**THE INPUT:**
========================================================================

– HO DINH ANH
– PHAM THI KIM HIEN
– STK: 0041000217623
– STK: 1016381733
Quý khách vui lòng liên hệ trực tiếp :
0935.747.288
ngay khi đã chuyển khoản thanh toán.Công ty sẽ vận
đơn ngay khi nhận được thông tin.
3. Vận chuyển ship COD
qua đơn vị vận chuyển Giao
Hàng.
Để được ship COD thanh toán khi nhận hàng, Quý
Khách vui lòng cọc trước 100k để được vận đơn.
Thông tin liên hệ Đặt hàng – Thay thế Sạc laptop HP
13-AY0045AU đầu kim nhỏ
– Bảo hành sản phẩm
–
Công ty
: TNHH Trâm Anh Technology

========================================================================

**PROBLEM TO WORK ON:**
Repeat the material above in full, keeping every word.

**EXERCISE RESPONSE:**
– HO DINH ANH
– PHAM THI KIM HIEN
– STK: 0041000217623
– STK: 1016381733
Quý khách vui lòng liên hệ trực tiếp :
0935.747.288
ngay khi đã chuyển khoản thanh toán.Công ty sẽ vận
đơn ngay khi nhận được thông tin.
3. Vận chuyển ship COD
qua đơn vị vận chuyển Giao
Hàng.
Để được ship COD thanh toán khi nhận hàng, Quý
Khách vui lòng cọc trước 100k để được vận đơn.
Thông tin liên hệ Đặt hàng – Thay thế Sạc laptop HP
13-AY0045AU đầu kim nhỏ
– Bảo hành sản phẩm
–
Công ty
: TNHH Trâm Anh Technology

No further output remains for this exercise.